To do: List every line in the records below that contains the string "terbuka". Matching is case-sensitive.
[Extracted entries Boundary: Start]
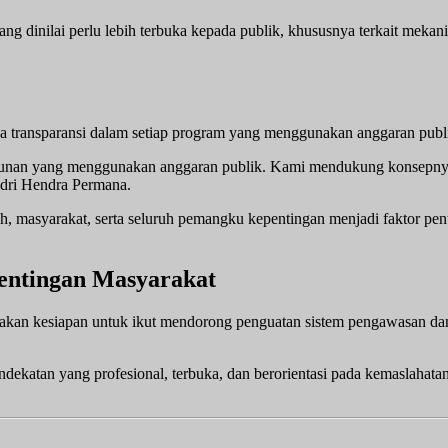
dinilai perlu lebih terbuka kepada publik, khususnya terkait mekanis
 transparansi dalam setiap program yang menggunakan anggaran publ
gunan yang menggunakan anggaran publik. Kami mendukung konsepnya,
ndri Hendra Permana.
 masyarakat, serta seluruh pemangku kepentingan menjadi faktor pen
ntingan Masyarakat
akan kesiapan untuk ikut mendorong penguatan sistem pengawasan da
katan yang profesional, terbuka, dan berorientasi pada kemaslahata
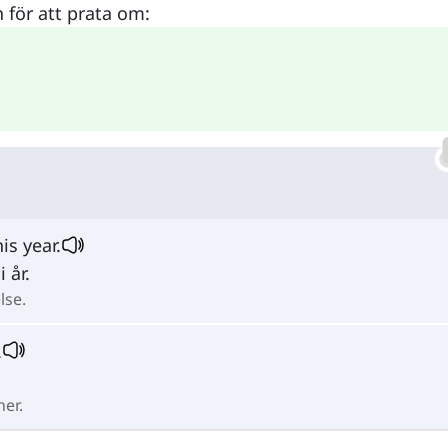
n för att prata om:
is year.
i år.
lse.
.
ner.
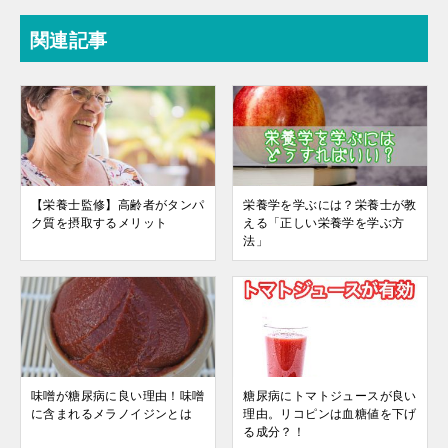
関連記事
【栄養士監修】高齢者がタンパ
栄養学を学ぶには？栄養士が教
ク質を摂取するメリット
える「正しい栄養学を学ぶ方
法」
味噌が糖尿病に良い理由！味噌
糖尿病にトマトジュースが良い
に含まれるメラノイジンとは
理由。リコピンは血糖値を下げ
る成分？！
[Extracted entries Boundary: End]
Result of the exercise:
dinilai perlu lebih terbuka kepada publik, khususnya terkait mekanis
katan yang profesional, terbuka, dan berorientasi pada kemaslahata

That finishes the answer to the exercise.